Je tape sur mon carreau pour attirer l’attention de la personne à la pompe à côté. C’est une gentille dame un peu âgée qui s’approche de ma vitre inquiète. Pour qu’elle m’entende à travers la vitre, je suis obligé de lui demander en élevant un peu la voix si de la musique est diffusée.
Elle repart effrayée prendre de l’essence !
Dépité, je cherche sur la banquette arrière et finis par trouver un vieux chiffon qu’un ancien conducteur a dû laisser là et je le déchire en deux pour m’en mettre un morceau dans chaque oreille. Je sors de la voiture lentement mais en me voyant la dame se précipite à l’intérieur alerter le pompiste.
Seule bonne nouvelle, il ne semble pas y avoir de musique d’ambiance à l’extérieur.
Je peux donc cesser temporairement d’avoir l’air d’un chou-fleur ahuri en enlevant mes deux morceaux de chiffon des oreilles. La dame revient avec le pompiste passablement énervé qu’on l’ait obligé à sortir de sa boutique.
- Vous n’avez rien d’autre à faire que d’importuner mes clients ! Partez tout de suite ou j’appelle la police !
- Calmez-vous, je ne veux aucun mal à qui que ce soit ! C’est juste que j’ai un trouble psychologique assez rare et je ne peux pas entendre de musique, tenté-je d’improviser.
- Je vous en foutrais moi du trouble psychologique ! Soit vous payez d’avance et vous prenez votre essence, soit vous dégagez.
Les vapeurs d’essence se mélangent à son haleine de cigarette et de café. Et il a les yeux injectés de sang de celui qui n’a pas ou peu dormi. J’essaye de jouer l’apaisement car je dois absolument faire le plein si je veux espérer retrouver Jessica. Je prends une voix douce et rassurante d’animateur radio de nuit :
- Je vais payer d’avance et je vous accompagne.
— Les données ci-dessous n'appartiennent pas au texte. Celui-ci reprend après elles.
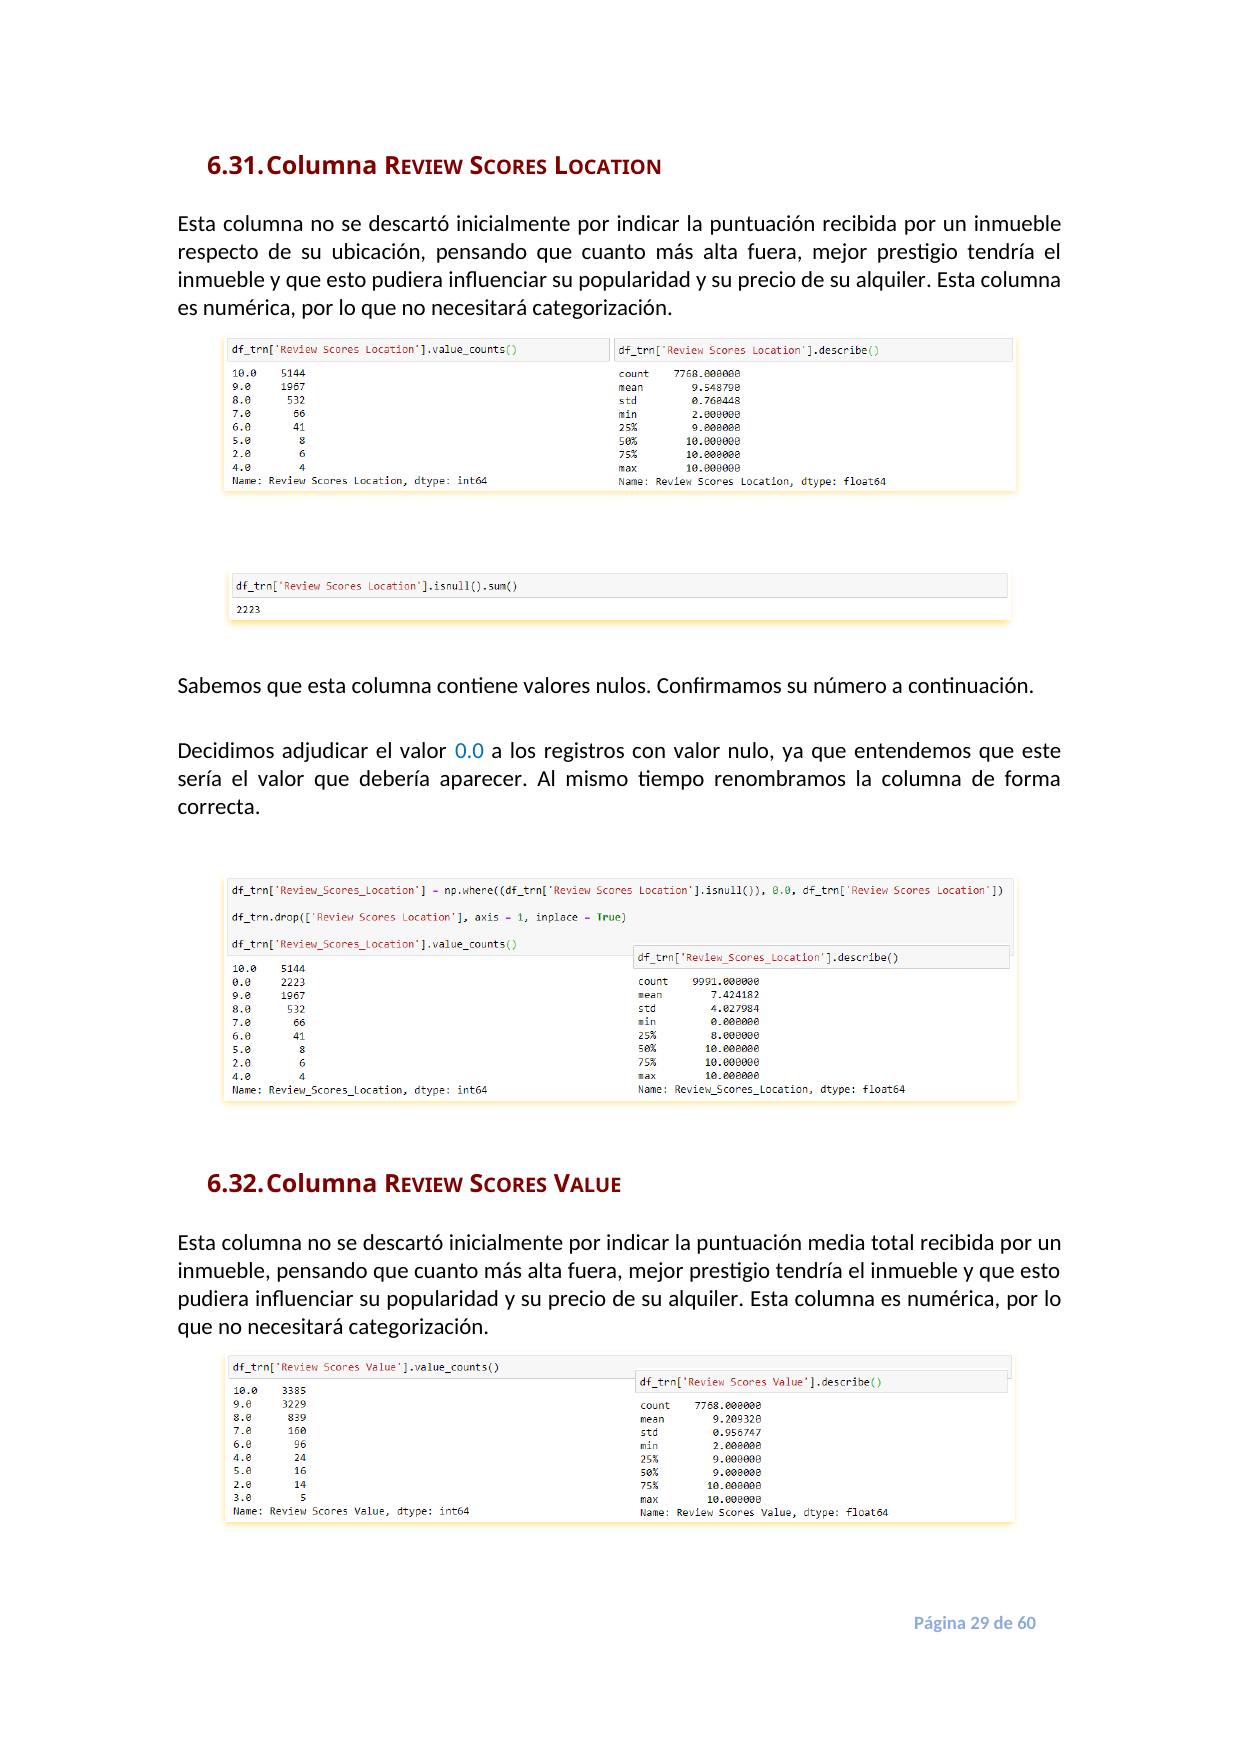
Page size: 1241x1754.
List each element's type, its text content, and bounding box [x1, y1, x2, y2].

subtitle Columna Review Scores Location [207, 148, 1063, 182]
picture [224, 875, 1017, 1101]
subtitle Columna Review Scores Value [207, 870, 1063, 1200]
text Esta columna no se descartó inicialmente por indicar la puntuación recibida por un inmueble respecto de su ubicación, pensando que cuanto más alta fuera, mejor prestigio tendría el inmueble y que esto pudiera influenciar su popularidad y su precio de su alquiler. Esta columna es numérica, por lo que no necesitará categorización. [177, 209, 1063, 321]
text Sabemos que esta columna contiene valores nulos. Confirmamos su número a continuación. [177, 359, 1063, 699]
picture [225, 1352, 1015, 1522]
text Decidimos adjudicar el valor 0.0 a los registros con valor nulo, ya que entendemos que este sería el valor que debería aparecer. Al mismo tiempo renombramos la columna de forma correcta. [177, 736, 1063, 820]
text Esta columna no se descartó inicialmente por indicar la puntuación media total recibida por un inmueble, pensando que cuanto más alta fuera, mejor prestigio tendría el inmueble y que esto pudiera influenciar su popularidad y su precio de su alquiler. Esta columna es numérica, por lo que no necesitará categorización. [177, 1228, 1063, 1340]
picture [229, 570, 1011, 620]
picture [224, 335, 1016, 491]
Par contre, j’ai besoin de savoir s’il y a de la musique dans votre boutique.
- Bien sûr qu’il y a de la musique et n’espérez pas que je la coupe pour vous. Et si ça ne vous convient pas, vous dégagez !
La dame qui était repartie vers sa voiture semble finalement attendrie par mes problèmes et elle lance avant de rentrer dans son véhicule :
- Rassurez-vous Monsieur, c’est juste de la musique classique et elle n’est pas forte du tout.
Soudainement très inquiet, je me tourne alors spontanément vers le pompiste :
- Vous pouvez me dire le titre de ce qui est diffusé ?
En voyant sa tête, j’eus immédiatement envie de retirer ma question !
- Écoutez, j’arrête de vous importuner, je suis désolé, je vous accompagne.
En le suivant vers la boutique de la station, j’essaye de me raisonner en me disant que de la musique classique, c’est normalement sans risque.
Mais comme je n’y connais rien en musique classique, j’ouvre quand même discrètement l’appli de reconnaissance musicale sur mon téléphone en entrant dans la station-service et vais tout de suite payer le pompiste avant qu’il ne m’en mette une. Il est tendu comme un string.
Sorti de la boutique, je jette un œil à mon téléphone : « Grande polonaise brillante » de Chopin !
Qu’est-ce que vous voulez que je fasse de cette information ! Et depuis quand les stations-services diffusent des morceaux inconnus de Chopin !
Après avoir fait le plein, je reprends la route, pas plus avancé sur ce que j’allais pouvoir dire à Jessica.